In this regard, as the first company to list under the new Hong Kong stock market regulations, Ascletis Pharma was structured as an offshore entity from its inception, with the initial goal of listing on NASDAQ. However, following the introduction of the new regulations, Ascletis changed its strategy. Founder and CEO Wu Jinzi’s rationale for changing the listing venue aligned with Lin Jiecheng’s thinking: “As a China-based company expanding globally, our primary market is in China. Therefore, from a capital perspective, listing in Hong Kong is more advantageous for the company.”


Tan Bo, CFO of 3SBio, possesses listing experience on both the NASDAQ and the Hong Kong Stock Exchange. The decision made by 3SBio approximately five years ago to delist from NASDAQ and pivot to the Hong Kong market was particularly challenging. At that time, the price-to-earnings (P/E) ratio in China’s A-share market reached 70x, significantly higher than that of the Hong Kong market. When 3SBio delisted, its market capitalization was nearly USD 400 million; it currently stands at over USD 3 billion. Reflecting on the more than eightfold increase in market value over five years, Tan Bo stated, “During our more than five years listed on NASDAQ, our stock price ranged from a high of over USD 20 to a low of just above USD 5. U.S. investors’ unfamiliarity with China’s policy environment led to 3SBio’s valuation on NASDAQ being lower than that in the A-share market. Of course, this was also influenced by various factors affecting Chinese concept stocks. Under these circumstances, we chose to return to a market where investors were more familiar with us. In 2015, favorable opportunities arose in Hong Kong, prompting our listing there.”

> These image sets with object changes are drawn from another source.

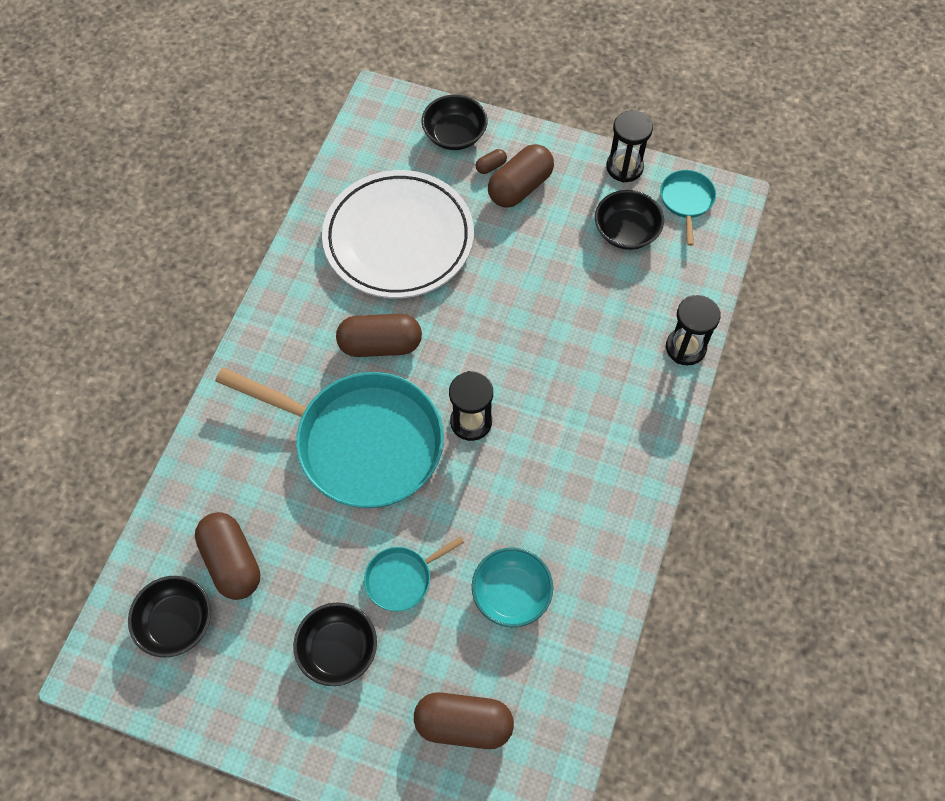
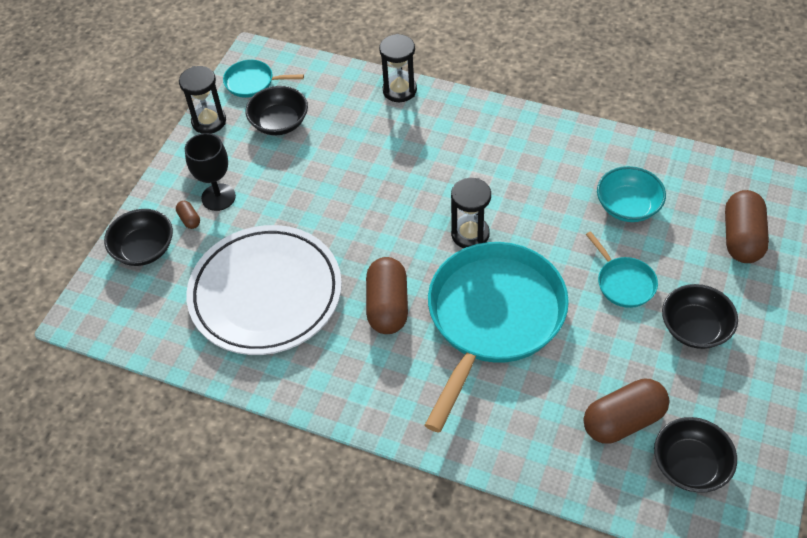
camera: 85 degrees left, 10 degrees down
(520, 187) = (218, 197): brown capsule -> black goblet

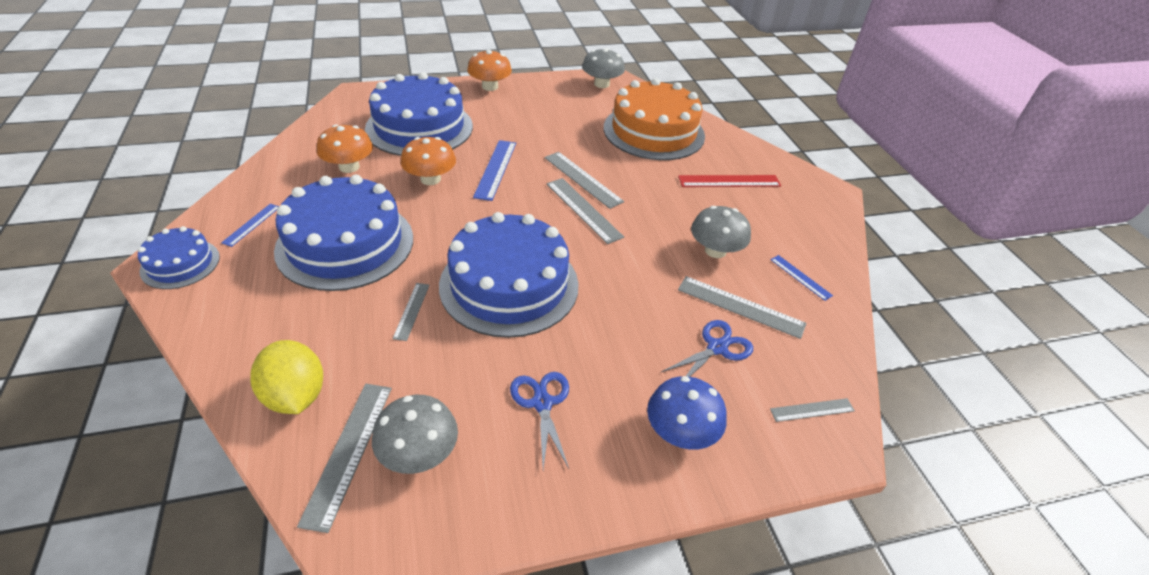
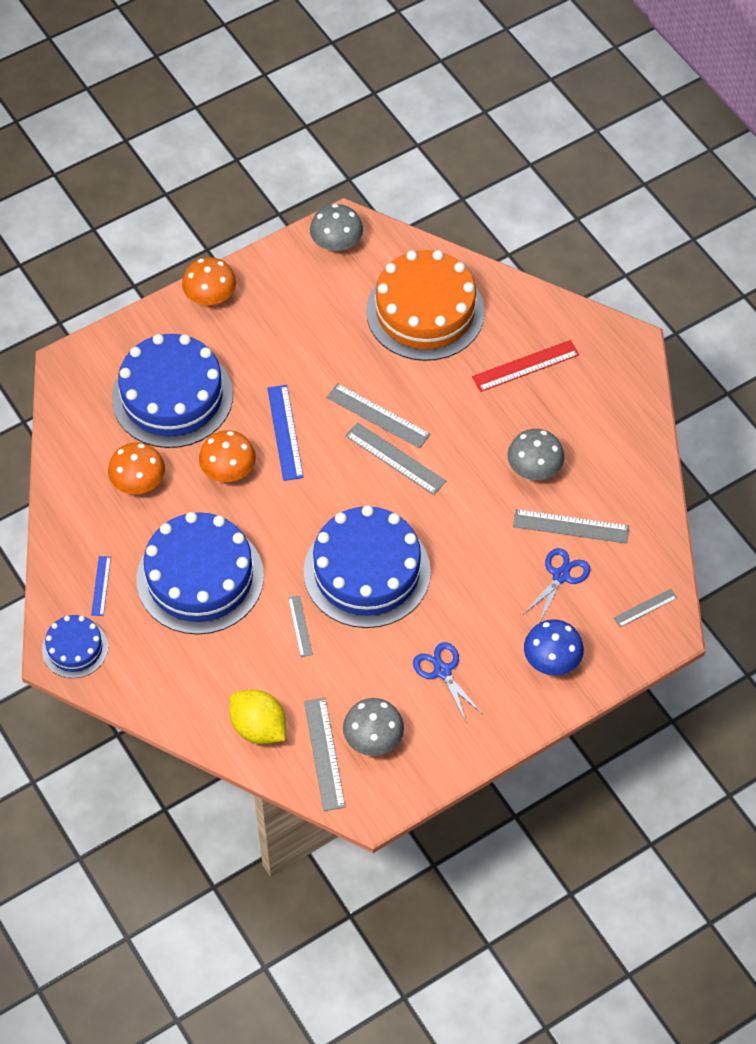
camera: 15 degrees left, 15 degrees up
(800, 277) = (617, 474): blue ruler -> none

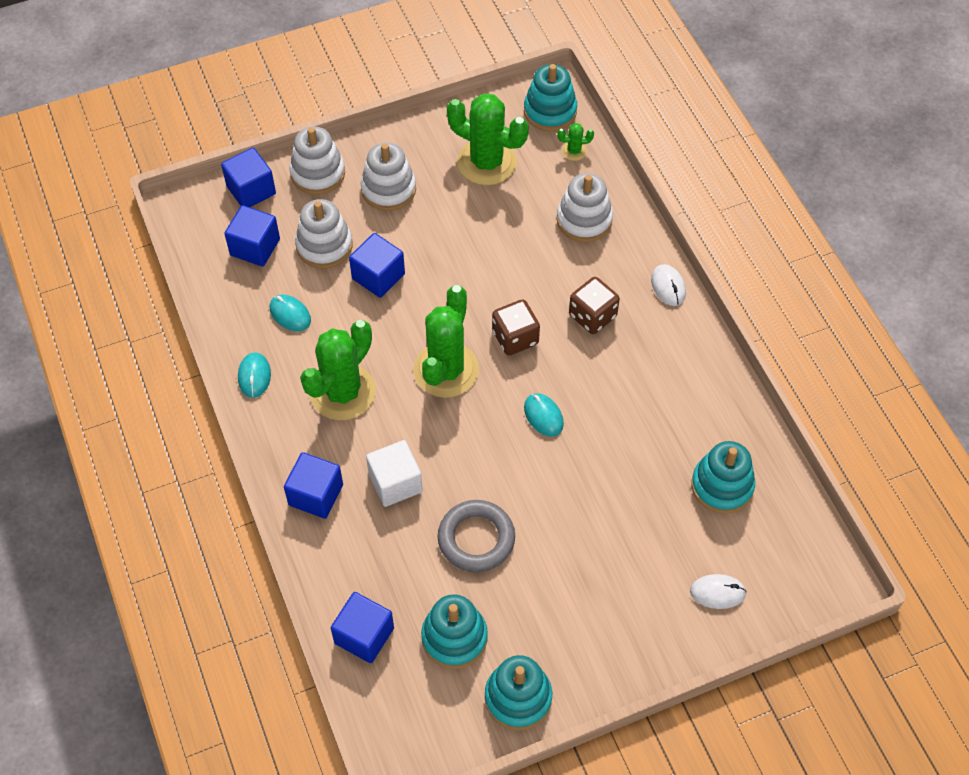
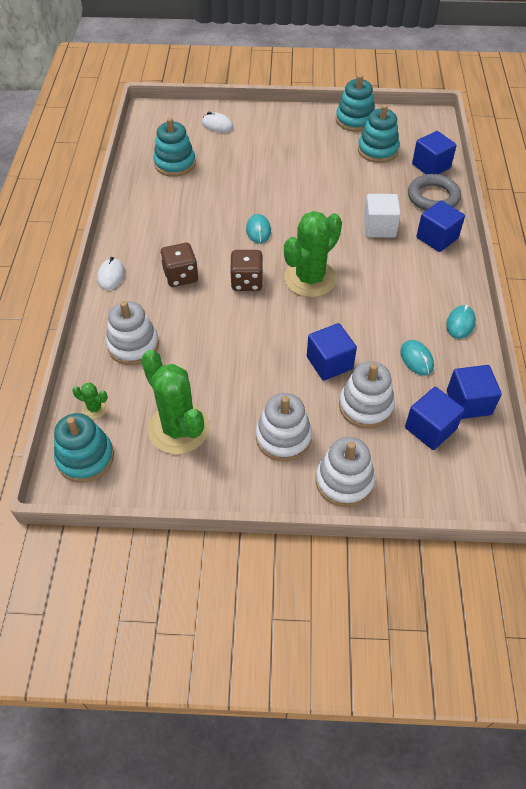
camera: 155 degrees left, 5 degrees down
(251, 190) = (417, 489): blue cube -> blue cube (468, 402)
(343, 392) = (394, 290): green cactus -> none
(476, 539) = (341, 186): grey ring -> grey ring (433, 197)

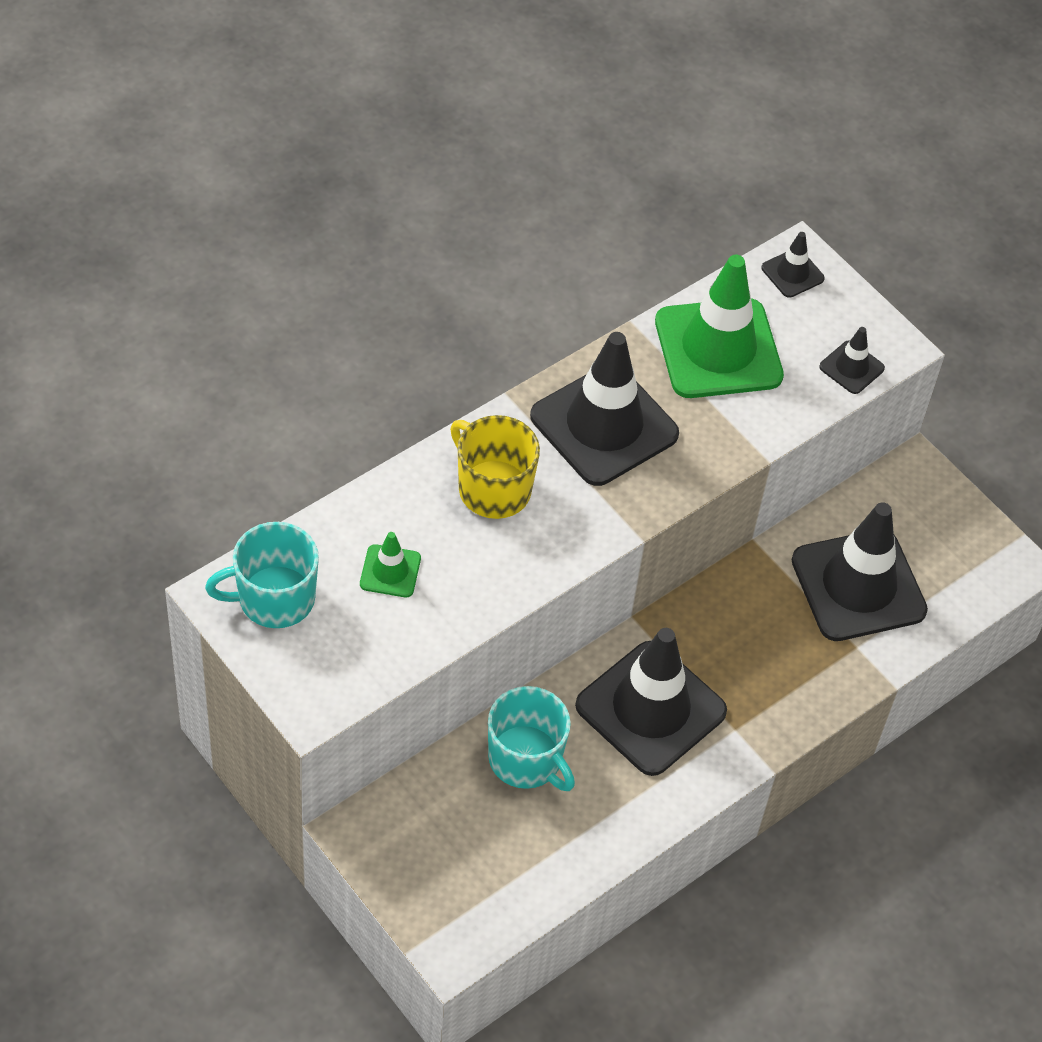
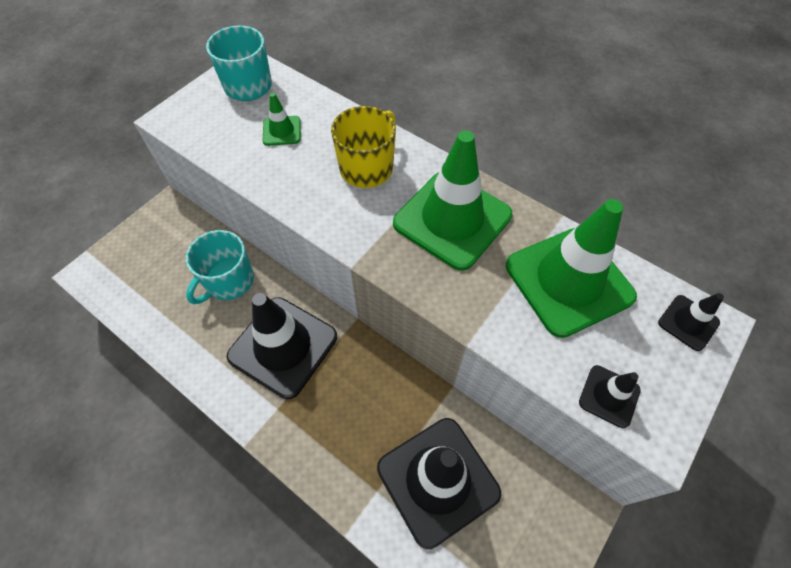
camera: 80 degrees right, 5 degrees up
(604, 425) = (452, 219): black traffic cone -> green traffic cone

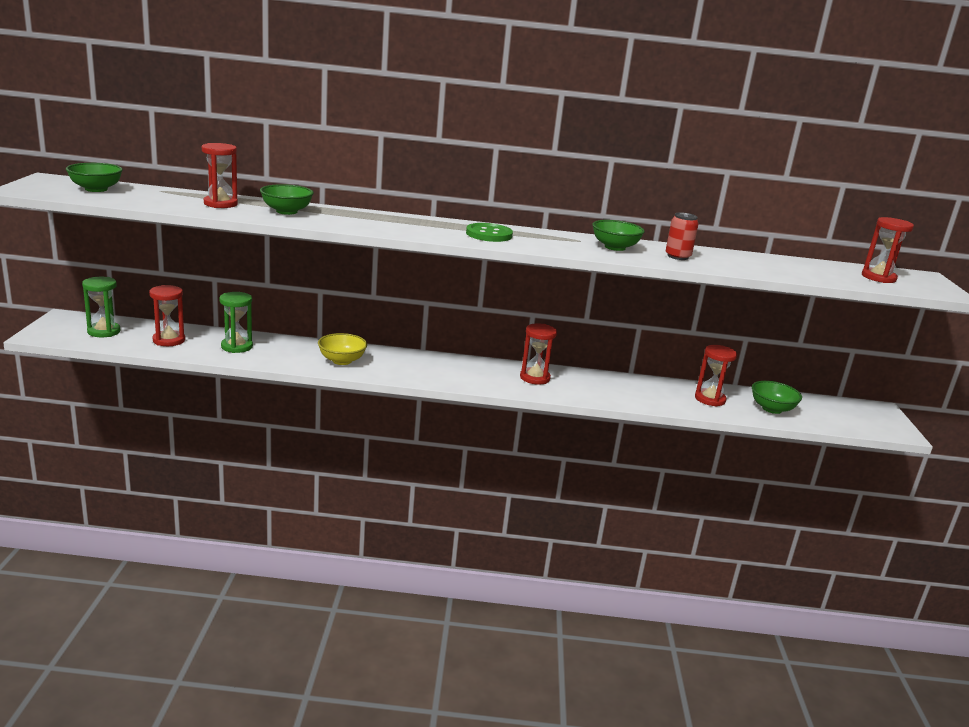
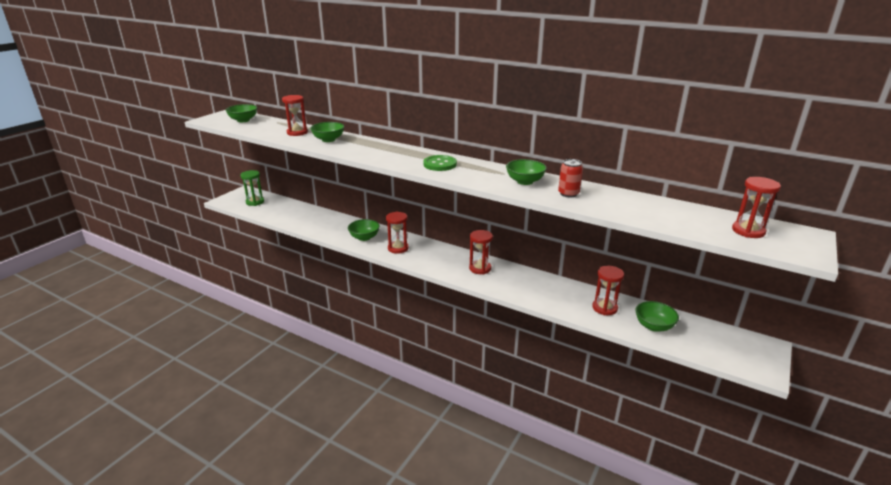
camera: 30 degrees right, 5 degrees up
(169, 340) = (282, 211): red hourglass -> red hourglass (398, 248)
(237, 346) = (313, 220): green hourglass -> none
(342, 361) = (364, 237): yellow bowl -> green bowl

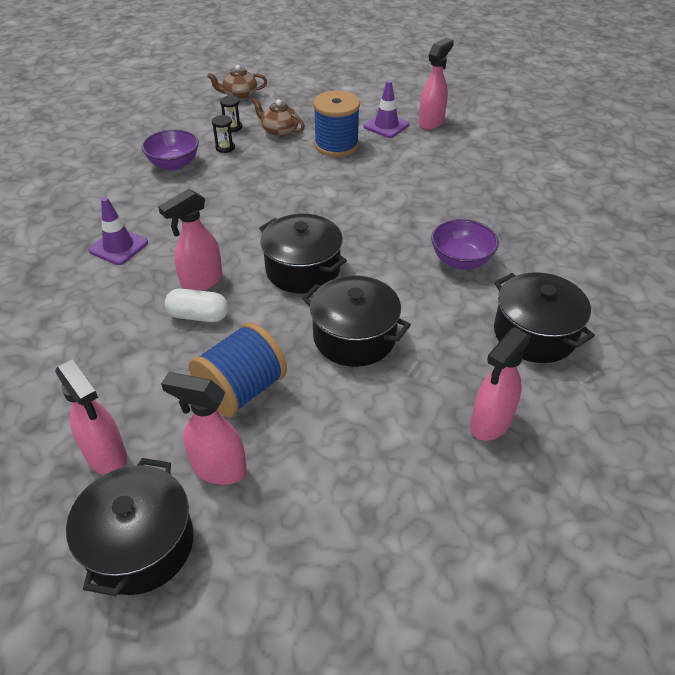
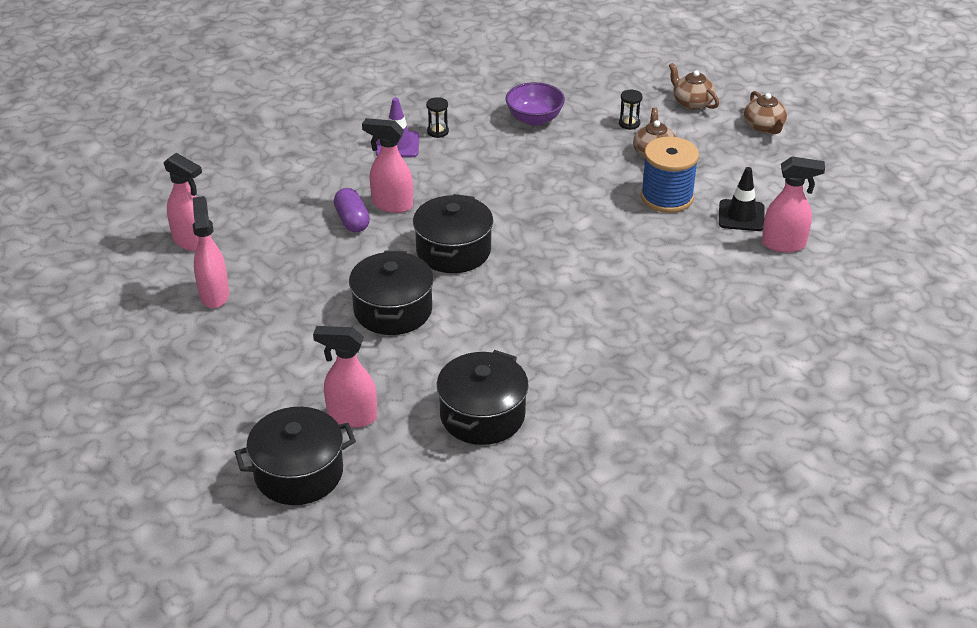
camera: 60 degrees right, 5 degrees down
(106, 456) = (192, 242): pink spray bottle -> pink spray bottle turned 75 degrees counterclockwise
(140, 544) = (136, 288): black pot -> black pot (298, 473)
(198, 316) = (352, 220): white capsule -> purple capsule
(225, 148) = (590, 134): black hourglass -> black hourglass (438, 131)
(241, 390) = (292, 275): blue spool -> none
(299, 82) = (764, 127): none -> brown teapot
(386, 126) = (741, 216): purple traffic cone -> black traffic cone
(461, 260) = (550, 340): purple bowl -> none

So, is it possible for Zai Lab, which was already listed on NASDAQ in 2017, to return to Hong Kong for a listing? Billy Cho responded, “It’s hard to say. At the time of our IPO, we had no choice but NASDAQ. Every choice is a double-edged sword. On one hand, NASDAQ is a very mature market, while Hong Kong is an emerging market on the rise. Our P/E ratio would likely be higher in Hong Kong. However, our partnership structure aligns very well with NASDAQ’s requirements for corporate governance transparency. For us, choosing NASDAQ was a wise decision for Zai Lab.”